Lo mejor que se puede decir de Madness es que son Madness. Ese es el mayor elogio que se les puede dedicar. A su manera, son como Monty Python: un elemento iconográfico de una Inglaterra que ya no existe como tal. Con su humor ácido, afines al proletariado y con un estilo que bebe del ska, el pop o el soul blanco —pero que, sobre todo, se define por sus canciones con ese sello 2 tone (fusión de ska jamaicano y punk)—, Madness, además, son un grupo con una imagen icónica (sus trajes, las gafas de sol, el sombrero). Por ejemplo, en el box set The Lot de 1999, que compilaba todos sus discos de estudio hasta entonces, el paradigma eran aquellas botas de la portada: altas y de color marrón. Un calzado con mil usos: servían para ir a la fábrica, para ir al campo, para patear un balón, para entrar (si habías hecho una trastada) con ellas al calabozo y, en un momento dado —y lo más importante—, eran ideales para salir a mover el esqueleto en la pista de baile del pub.
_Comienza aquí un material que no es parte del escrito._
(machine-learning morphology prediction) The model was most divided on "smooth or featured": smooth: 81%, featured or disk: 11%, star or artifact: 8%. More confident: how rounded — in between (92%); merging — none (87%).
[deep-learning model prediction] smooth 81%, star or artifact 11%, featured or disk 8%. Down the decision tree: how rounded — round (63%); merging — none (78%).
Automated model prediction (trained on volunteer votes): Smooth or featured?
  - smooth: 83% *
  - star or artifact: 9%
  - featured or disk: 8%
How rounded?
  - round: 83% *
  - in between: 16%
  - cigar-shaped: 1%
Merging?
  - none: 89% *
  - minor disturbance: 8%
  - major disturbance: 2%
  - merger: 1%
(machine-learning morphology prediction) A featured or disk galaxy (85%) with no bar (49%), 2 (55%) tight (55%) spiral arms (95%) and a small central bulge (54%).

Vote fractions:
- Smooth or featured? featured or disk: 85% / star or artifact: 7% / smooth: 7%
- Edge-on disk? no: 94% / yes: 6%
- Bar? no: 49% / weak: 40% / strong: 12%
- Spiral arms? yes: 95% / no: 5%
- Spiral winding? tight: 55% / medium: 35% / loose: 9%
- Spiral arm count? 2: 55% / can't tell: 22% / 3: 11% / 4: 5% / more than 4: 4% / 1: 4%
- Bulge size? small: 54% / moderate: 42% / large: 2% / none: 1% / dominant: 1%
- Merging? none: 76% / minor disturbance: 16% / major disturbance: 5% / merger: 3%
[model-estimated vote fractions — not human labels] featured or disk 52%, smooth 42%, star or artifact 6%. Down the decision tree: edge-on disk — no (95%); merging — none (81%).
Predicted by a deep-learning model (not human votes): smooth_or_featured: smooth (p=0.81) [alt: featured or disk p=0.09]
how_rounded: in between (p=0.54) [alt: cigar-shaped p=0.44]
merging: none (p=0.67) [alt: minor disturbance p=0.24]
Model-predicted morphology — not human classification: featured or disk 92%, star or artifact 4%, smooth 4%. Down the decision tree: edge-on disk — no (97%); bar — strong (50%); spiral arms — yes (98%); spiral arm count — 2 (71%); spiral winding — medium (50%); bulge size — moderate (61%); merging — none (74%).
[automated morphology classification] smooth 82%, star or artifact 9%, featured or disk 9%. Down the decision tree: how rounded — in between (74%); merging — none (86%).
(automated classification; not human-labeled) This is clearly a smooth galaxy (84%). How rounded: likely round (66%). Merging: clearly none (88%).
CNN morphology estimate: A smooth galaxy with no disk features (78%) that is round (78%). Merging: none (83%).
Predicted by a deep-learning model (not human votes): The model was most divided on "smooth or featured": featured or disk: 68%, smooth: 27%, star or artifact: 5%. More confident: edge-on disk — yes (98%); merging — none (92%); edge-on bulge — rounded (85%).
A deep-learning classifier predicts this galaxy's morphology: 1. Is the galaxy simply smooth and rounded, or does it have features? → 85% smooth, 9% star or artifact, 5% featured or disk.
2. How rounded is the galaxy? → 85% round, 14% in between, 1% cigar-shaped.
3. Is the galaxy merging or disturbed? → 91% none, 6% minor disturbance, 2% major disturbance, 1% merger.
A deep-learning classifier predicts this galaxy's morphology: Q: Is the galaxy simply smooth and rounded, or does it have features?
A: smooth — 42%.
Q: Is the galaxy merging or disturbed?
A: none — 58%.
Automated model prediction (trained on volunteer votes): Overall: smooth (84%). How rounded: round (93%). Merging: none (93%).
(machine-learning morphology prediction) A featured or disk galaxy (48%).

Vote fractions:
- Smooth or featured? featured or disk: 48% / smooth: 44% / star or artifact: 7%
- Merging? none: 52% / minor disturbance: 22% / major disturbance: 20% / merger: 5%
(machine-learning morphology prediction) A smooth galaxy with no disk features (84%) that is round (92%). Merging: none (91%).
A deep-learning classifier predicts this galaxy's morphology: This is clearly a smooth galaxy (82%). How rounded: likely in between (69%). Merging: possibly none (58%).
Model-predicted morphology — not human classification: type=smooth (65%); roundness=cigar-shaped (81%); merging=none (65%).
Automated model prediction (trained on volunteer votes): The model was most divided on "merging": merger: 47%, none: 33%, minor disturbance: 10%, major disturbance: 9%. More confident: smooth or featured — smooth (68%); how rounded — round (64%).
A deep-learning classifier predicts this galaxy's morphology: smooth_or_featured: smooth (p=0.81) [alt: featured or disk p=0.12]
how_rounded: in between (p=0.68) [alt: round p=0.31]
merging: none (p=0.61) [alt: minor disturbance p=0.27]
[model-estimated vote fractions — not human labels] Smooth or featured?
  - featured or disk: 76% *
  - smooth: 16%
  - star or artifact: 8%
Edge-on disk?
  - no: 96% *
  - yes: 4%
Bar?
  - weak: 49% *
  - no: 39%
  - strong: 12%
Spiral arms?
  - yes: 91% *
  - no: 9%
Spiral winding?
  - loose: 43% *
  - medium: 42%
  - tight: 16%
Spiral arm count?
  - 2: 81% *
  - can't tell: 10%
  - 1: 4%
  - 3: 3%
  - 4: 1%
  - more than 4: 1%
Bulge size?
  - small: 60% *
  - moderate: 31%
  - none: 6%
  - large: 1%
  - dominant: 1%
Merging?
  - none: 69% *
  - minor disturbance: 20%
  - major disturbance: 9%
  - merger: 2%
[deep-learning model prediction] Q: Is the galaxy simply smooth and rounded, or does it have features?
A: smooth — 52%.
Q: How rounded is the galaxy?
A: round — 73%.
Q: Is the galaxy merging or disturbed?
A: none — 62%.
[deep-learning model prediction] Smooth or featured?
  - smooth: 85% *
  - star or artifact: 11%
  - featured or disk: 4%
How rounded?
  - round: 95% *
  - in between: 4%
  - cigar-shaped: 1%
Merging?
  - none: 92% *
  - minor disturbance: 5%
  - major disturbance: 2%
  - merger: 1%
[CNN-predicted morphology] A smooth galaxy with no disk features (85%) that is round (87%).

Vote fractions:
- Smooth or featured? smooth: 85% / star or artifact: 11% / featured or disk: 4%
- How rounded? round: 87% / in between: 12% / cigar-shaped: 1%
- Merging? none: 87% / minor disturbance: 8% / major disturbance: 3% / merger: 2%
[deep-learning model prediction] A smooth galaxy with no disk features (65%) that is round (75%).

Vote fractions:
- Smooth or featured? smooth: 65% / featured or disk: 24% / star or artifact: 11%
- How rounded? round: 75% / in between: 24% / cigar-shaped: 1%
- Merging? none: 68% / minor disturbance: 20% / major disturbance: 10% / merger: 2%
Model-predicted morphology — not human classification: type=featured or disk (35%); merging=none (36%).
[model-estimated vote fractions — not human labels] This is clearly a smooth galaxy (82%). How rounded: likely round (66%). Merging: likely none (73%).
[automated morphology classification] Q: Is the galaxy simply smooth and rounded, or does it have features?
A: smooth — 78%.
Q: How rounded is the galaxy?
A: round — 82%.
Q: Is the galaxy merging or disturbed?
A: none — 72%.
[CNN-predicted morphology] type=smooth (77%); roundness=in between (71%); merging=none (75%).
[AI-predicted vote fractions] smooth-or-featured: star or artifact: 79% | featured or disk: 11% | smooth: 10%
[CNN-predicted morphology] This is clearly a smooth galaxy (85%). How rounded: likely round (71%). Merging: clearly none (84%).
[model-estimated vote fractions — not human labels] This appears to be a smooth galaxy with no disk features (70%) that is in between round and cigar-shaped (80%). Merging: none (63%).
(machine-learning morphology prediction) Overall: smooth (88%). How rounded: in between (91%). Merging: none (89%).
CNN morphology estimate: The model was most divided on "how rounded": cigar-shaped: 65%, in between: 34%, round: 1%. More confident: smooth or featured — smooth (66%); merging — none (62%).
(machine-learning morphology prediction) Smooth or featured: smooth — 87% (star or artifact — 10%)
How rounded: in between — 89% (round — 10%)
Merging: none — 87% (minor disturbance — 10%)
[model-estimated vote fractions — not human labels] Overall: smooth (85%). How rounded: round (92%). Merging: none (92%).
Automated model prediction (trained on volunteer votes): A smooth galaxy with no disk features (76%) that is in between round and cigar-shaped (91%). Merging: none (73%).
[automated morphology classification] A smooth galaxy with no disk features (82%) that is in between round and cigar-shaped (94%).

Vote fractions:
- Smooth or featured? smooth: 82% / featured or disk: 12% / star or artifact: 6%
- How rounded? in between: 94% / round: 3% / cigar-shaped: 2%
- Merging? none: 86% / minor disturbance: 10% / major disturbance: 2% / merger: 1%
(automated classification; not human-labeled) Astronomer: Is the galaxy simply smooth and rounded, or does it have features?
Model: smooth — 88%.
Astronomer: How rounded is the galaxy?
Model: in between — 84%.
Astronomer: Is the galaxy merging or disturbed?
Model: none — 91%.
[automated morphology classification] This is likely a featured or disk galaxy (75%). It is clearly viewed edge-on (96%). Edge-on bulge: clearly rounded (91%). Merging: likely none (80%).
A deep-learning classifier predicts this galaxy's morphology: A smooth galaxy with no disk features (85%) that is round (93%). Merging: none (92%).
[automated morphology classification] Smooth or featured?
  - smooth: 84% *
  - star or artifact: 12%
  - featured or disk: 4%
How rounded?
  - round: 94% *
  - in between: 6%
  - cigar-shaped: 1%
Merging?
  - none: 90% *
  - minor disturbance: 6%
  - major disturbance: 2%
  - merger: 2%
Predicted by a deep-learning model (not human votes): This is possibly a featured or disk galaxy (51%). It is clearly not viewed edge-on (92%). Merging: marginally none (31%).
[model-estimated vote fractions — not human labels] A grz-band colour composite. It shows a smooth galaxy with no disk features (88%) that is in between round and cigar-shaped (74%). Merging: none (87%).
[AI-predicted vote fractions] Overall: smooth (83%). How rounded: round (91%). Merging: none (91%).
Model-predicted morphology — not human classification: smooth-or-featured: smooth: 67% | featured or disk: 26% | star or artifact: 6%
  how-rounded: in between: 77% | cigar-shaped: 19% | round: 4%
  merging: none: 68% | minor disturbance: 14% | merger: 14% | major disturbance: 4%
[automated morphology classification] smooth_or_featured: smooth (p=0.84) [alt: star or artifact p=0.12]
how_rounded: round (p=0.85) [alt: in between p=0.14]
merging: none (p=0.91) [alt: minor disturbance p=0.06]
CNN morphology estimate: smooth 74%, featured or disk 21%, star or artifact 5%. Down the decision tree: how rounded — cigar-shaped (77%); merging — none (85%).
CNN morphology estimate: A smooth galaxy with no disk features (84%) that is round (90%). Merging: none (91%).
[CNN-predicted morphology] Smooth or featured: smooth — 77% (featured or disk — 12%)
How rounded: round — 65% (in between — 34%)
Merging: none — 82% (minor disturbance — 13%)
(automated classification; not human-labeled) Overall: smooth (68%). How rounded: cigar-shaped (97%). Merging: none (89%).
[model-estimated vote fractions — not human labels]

Lo mejor que se puede decir de Madness es que son Madness. Ese es el mayor elogio que se les puede dedicar. A su manera, son como Monty Python: un elemento iconográfico de una Inglaterra que ya no existe como tal
Durante su carrera, Madness han tomado buenas decisiones. Incluso una bastante extraña por lo prematura: tras su tercer disco publicaron un recopilatorio en 1982, Complete Madness (que incluía la inédita House of Fun, número 1 en las islas). A día de hoy, sigue siendo su disco más vendido. Aunque es en su debut de 1979 donde están concentradas gran parte de sus hazañas. Ver a la caravana de Madness es como ir al circo: hay todo tipo de atracciones (y distracciones). Y, sobre todo, mucha diversión (un buen y generoso lote). Ese ha sido —y es— el magma principal de la banda: no se acepta a quien no venga a pasarlo bien con ellos. Esa es una norma y, en definitiva, un estilo de vida, el de un grupo con diez miembros que sigue girando tras cuarenta y cinco años de trayectoria. Así que más les vale mantener esa actitud. Y aunque lleven la mochila llena de canciones, todavía graban discos porque es la manera de mantenerse vivos. C’est la vie y su teatro del absurdo de 2024, dividido en cuatro actos, simboliza lo que han sido siempre: representantes de una tradición callejera con un carácter gamberro.
Ver a la caravana de Madness es como ir al circo: hay todo tipo de atracciones (y distracciones). Y, sobre todo, mucha diversión (un buen y generoso lote)
La casa de la diversión
En los prolegómenos del concierto, lo más llamativo era el personal: una fauna diversa que en sus caras llevaba un solo signo, la alegría por estar allí, ante esa cita. El objetivo era bailar, ver caras conocidas y, ya de paso, rememorar viejos tiempos. En pantalla, un mural de ladrillos y una televisión antigua al ritmo trotón de One Step Beyond. “¿Cuándo arrancará esto?”, se preguntaban algunos. Luego, un Help de The Beatles atropellado, sin música ni feedback. A continuación, el tributo merecido y justificado a Prince Buster (deliciosas sus imágenes). Y el mapa callejero de Camden Town volvía a escena, una bola de espejo aumentada y, mientras tanto, Madness apostando en ese tramo por su vertiente más pop (algunos les pedían más marcha; se llegó a oír un sonoro “¡espabila!”). Desde ese lugar funcionan mejor sin vientos: suenan más robustos. Entre medias, The Harder They Come de Jimmy Cliff, para que corra la marihuana.

Hasta que llega House of Fun, y ahí todo cambia. Quienes reclamaban más acción se precipitan hacia las primeras filas: el espíritu Oi! les captura. Baggy Trousers la clavan, suena más enérgica que nunca, y Our House, por consenso, quizá sea la más celebrada (más de 334 millones de reproducciones en Spotify). Esa misma que nos llegó aquí por otro canal: el de la serie Els joves, que podíamos ver en TV3). Tras una despedida un tanto extraña y abrupta, vuelven con ese Madness con letras gigantes (Prince Buster, otra vez) y la espléndida Night Boat to Cairo. Con el rótulo de “The End”, la sensación es que aquello no ha caminado tanto como quisiéramos, pero con esto es suficiente. La mayoría queda conforme: se han cumplido los mínimos (y hasta hemos podido tararear como fin de fiesta el Always Look on the Bright Side of Life de Monty Python). Y se ha mantenido la conjura: no hemos dejado de sonreír. Porque, en el fondo, esto no era más que una fiesta veraniega, y Madness, los invitados de excepción.